The benefit of so many baptisms is that every child or adult baptized reminds us of our corporate vows to Jesus Christ. Baptism is an incorporation to a resurrected body. And this morning’s baptism is another reminder that we are jointly united to a kingdom that shall have no end. We are not reminded this morning of a little ritual that offers no symbols or grace but a ritual full of symbols and grace. We– partakers of the Resurrected Messiah– taste all these gifts of grace and these symbols of life because we have been baptized.

And for this reason, this child will ever be reminded of this day. Today, the waters of heaven descend upon her head as the Spirit descended upon her heart. This child professes the true faith of her father and mother and has every symbol attached to her life—of love and blessing—and every grace—of resurrection and life eternal.

By profession of the holy religion, she is attaching herself to the great company of saints of all history. This child is joining the valiant faith of her fathers and mothers. She is committing her little heart to the God of Abraham, Isaac, and Jacob, to the God of Augustine, Bucer, Jonathan Edwards, Elizabeth Eliot, and Daniel and Sharon Rhyne.
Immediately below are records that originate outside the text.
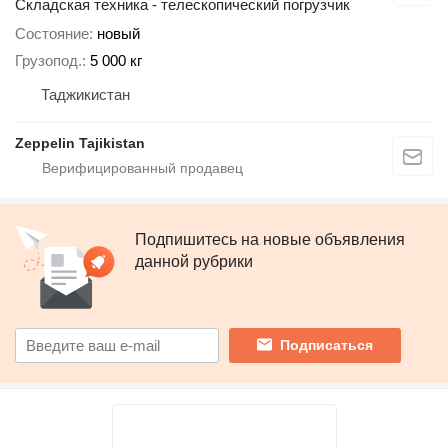
Складская техника - телескопический погрузчик
Состояние
новый
Грузопод.
5 000 кг
Таджикистан
Zeppelin Tajikistan
Подпишитесь на новые объявления
данной рубрики
Подписаться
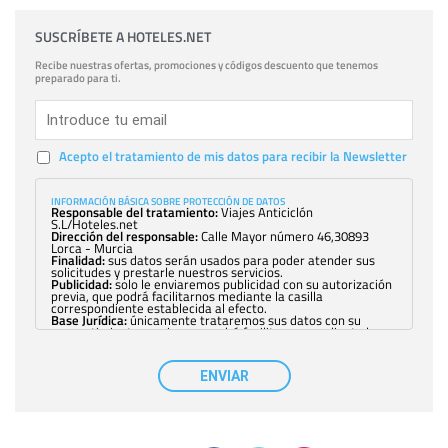
SUSCRÍBETE A HOTELES.NET
Recibe nuestras ofertas, promociones y códigos descuento que tenemos
preparado para ti.
Acepto el tratamiento de mis datos para recibir la Newsletter
INFORMACIÓN BÁSICA SOBRE PROTECCIÓN DE DATOS
Responsable del tratamiento:
Viajes Anticiclón
S.L/Hoteles.net
Dirección del responsable:
Calle Mayor número 46,30893
Lorca - Murcia
Finalidad:
sus datos serán usados para poder atender sus
solicitudes y prestarle nuestros servicios.
Publicidad:
solo le enviaremos publicidad con su autorización
previa, que podrá facilitarnos mediante la casilla
correspondiente establecida al efecto.
Base Jurídica:
únicamente trataremos sus datos con su
consentimiento previo, que podrá facilitarnos mediante la
casilla correspondiente establecida al efecto.
Destinatarios:
con carácter general, sólo el personal de
nuestra entidad que esté debidamente autorizado podrá
ENVIAR
tener conocimiento de la información que le pedimos. No se
comunicarán datos a terceros.
Derechos:
tiene derecho a saber qué información tenemos
sobre usted, corregirla y eliminarla, tal y como se explica en
la información adicional disponible en nuestra página web.
Información complementaria:
Puede consultar la información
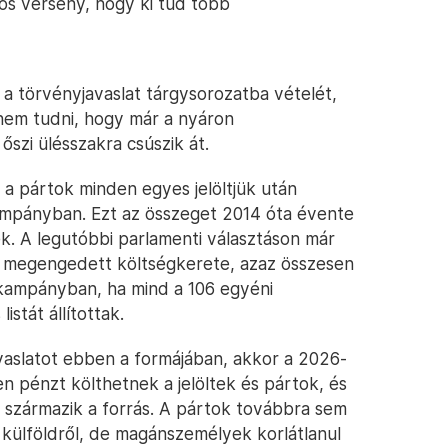
os verseny, hogy ki tud több
a törvényjavaslat tárgysorozatba vételét,
 nem tudni, hogy már a nyáron
szi ülésszakra csúszik át.
 a pártok minden egyes jelöltjük után
 kampányban. Ezt az összeget 2014 óta évente
k. A legutóbbi parlamenti választáson már
rtok megengedett költségkerete, azaz összesen
kampányban, ha mind a 106 egyéni
istát állítottak.
aslatot ebben a formájában, akkor a 2026-
 pénzt költhetnek a jelöltek és pártok, és
n származik a forrás. A pártok továbbra sem
külföldről, de magánszemélyek korlátlanul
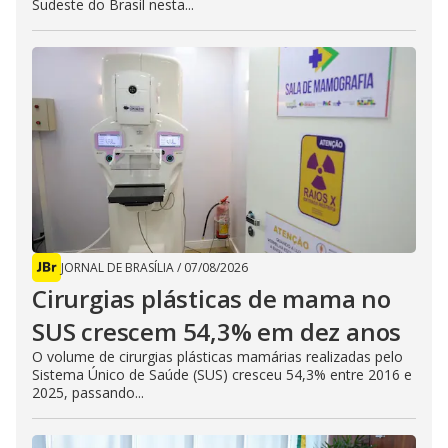
Sudeste do Brasil nesta...
JORNAL DE BRASÍLIA
/
07/08/2026
Cirurgias plásticas de mama no
SUS crescem 54,3% em dez anos
O volume de cirurgias plásticas mamárias realizadas pelo
Sistema Único de Saúde (SUS) cresceu 54,3% entre 2016 e
2025, passando...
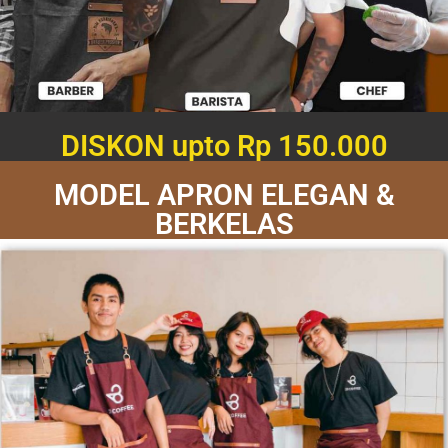
DISKON upto Rp 150.000
MODEL APRON ELEGAN &
BERKELAS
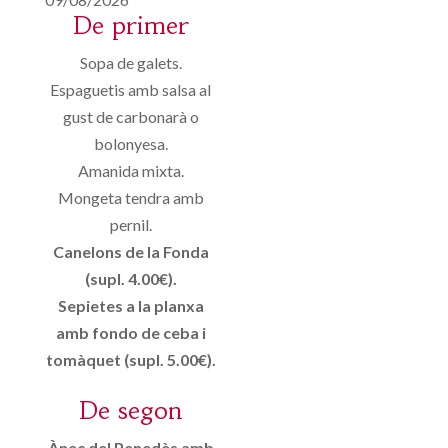
De primer
Sopa de galets.
Espaguetis amb salsa al
gust de carbonarà o
bolonyesa.
Amanida mixta.
Mongeta tendra amb
pernil.
Canelons de la Fonda
(supl. 4.00€).
Sepietes a la planxa
amb fondo de ceba i
tomàquet (supl. 5.00€).
De segon
Ànec del Penedès amb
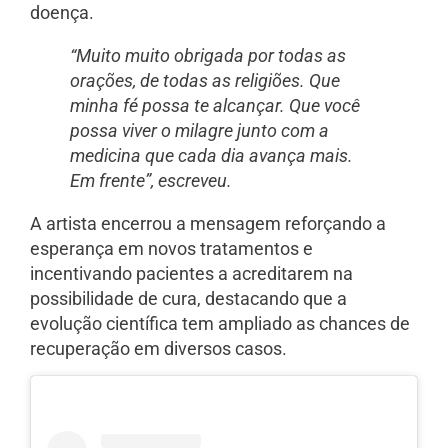
doença.
“Muito muito obrigada por todas as
orações, de todas as religiões. Que
minha fé possa te alcançar. Que você
possa viver o milagre junto com a
medicina que cada dia avança mais.
Em frente”, escreveu.
A artista encerrou a mensagem reforçando a
esperança em novos tratamentos e
incentivando pacientes a acreditarem na
possibilidade de cura, destacando que a
evolução científica tem ampliado as chances de
recuperação em diversos casos.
Little Meg is entering into a holy assembly and she will live through every catechism question, through every psalm, through every act of kindness, through every act of repentance, and through every act of unmistakable joy unto her Lord and no other god.

She is being anointed into a ministry filled with symbols and bathed in God’s grace—a ministry that, in the grace of the Triune God—will be professed every day of her life in word and deed. She enters into this resurrected body not by the grace of her parents or pastor but by the grace of the God who calls her to this holy communion even now at the font of life.